EXTRAIT À EXAMINER:
Selon de nombreux chercheurs et responsables associatifs, quinze jours sont largement insuffisants pour un véritable brassage social. Vous allez essayer cette durée, mais la promesse risque de tourner au fiasco.

De nombreuses organisations de jeunesse sont inquiètes et n'adhèrent pas au volet obligatoire du dispositif. Et la phase ultérieure, optionnelle, correspond au service civique, dont vous devriez plutôt renforcer les moyens.

Je suis surpris que vous lanciez pour demain une opération pour toute une classe d'âge de 800 000 jeunes, dans un tel flou, et que le Parlement en soit tenu à l'écart. Le Gouvernement avait même refusé de nous donner le rapport du général Menaouine. Nous sommes dans un grand flou. Comment inciterez-vous les jeunes qui seront réfractaires ? La ministre des armées déclarait que le SNU ne serait pas obligatoire, elle a été contredite... Vous allez dépenser un « pognon de dingue » pour peu de chose alors que le service civique peut monter en puissance.

Vous envisagez, pour la deuxième phase volontaire, un accueil potentiel chez les pompiers, mais il faudra encadrer 800 000 jeunes, et non 2 000 ! Ce sera très compliqué. Quel sera le statut de ces jeunes ? Seront-ils indemnisés, en plus d'être habillés ?

Nous aurions aimé le dépôt d'un projet de loi sur les bureaux du Parlement afin de mieux connaître ce projet.

LISTE DES DONNÉES:
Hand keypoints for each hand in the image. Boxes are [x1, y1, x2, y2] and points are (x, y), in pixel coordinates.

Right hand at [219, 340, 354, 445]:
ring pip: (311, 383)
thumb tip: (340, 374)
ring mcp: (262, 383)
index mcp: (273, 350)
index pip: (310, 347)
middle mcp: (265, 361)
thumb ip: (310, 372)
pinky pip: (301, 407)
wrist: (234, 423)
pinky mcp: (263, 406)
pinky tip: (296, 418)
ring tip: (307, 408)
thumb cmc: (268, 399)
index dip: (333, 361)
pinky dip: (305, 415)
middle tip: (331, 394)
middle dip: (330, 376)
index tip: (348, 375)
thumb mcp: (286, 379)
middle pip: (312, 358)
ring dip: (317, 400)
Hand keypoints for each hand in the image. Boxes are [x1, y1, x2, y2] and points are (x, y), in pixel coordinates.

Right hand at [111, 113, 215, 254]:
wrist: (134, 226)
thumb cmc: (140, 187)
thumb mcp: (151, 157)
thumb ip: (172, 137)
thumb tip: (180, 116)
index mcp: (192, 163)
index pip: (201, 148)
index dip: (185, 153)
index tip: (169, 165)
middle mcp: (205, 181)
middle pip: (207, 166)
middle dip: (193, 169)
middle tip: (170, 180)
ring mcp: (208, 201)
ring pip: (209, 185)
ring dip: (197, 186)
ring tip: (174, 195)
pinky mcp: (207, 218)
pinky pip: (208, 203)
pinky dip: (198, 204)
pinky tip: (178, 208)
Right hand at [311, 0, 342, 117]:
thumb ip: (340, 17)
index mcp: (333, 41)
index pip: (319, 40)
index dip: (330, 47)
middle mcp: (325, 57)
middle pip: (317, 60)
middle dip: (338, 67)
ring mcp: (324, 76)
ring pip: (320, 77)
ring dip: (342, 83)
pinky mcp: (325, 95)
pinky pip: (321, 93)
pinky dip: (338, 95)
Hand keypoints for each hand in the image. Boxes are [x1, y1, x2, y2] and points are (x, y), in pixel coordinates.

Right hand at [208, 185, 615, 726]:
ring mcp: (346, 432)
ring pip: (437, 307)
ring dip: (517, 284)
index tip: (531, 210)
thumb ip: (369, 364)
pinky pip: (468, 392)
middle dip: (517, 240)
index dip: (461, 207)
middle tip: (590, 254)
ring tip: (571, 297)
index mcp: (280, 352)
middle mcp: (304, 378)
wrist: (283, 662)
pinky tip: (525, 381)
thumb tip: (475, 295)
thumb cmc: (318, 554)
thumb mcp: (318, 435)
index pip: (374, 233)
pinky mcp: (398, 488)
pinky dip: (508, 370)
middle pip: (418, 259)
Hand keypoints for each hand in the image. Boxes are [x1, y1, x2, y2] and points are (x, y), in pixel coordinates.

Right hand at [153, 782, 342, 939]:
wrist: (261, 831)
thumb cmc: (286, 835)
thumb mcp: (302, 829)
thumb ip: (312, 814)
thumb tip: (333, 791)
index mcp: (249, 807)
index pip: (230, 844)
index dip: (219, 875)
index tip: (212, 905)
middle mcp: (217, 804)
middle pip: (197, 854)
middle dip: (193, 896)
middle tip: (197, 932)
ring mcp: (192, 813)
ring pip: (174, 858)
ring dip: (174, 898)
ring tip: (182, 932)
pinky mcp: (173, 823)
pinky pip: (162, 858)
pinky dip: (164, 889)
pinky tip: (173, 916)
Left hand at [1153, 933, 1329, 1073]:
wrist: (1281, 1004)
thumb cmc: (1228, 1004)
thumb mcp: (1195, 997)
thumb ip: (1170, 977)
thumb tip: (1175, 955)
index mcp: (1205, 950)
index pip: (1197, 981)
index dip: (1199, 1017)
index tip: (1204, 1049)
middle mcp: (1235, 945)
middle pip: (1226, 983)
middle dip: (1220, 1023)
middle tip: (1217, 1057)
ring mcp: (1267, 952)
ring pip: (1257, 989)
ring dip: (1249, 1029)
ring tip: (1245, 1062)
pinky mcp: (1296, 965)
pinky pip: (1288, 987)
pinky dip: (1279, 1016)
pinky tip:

QUESTIONS:
#1 Recopiez sans rien changer le passage de l'extrait qui commence par « Vous envisagez, pour » et se termine par « connaître ce projet. ».
#2 D'après l'extrait, combien de jeunes compte la classe d'âge concernée par l'opération lancée pour demain ?

CORRIGÉ PAR QUESTION:
#1
Vous envisagez, pour la deuxième phase volontaire, un accueil potentiel chez les pompiers, mais il faudra encadrer 800 000 jeunes, et non 2 000 ! Ce sera très compliqué. Quel sera le statut de ces jeunes ? Seront-ils indemnisés, en plus d'être habillés ?

Nous aurions aimé le dépôt d'un projet de loi sur les bureaux du Parlement afin de mieux connaître ce projet.

#2 Elle compte 800 000 jeunes.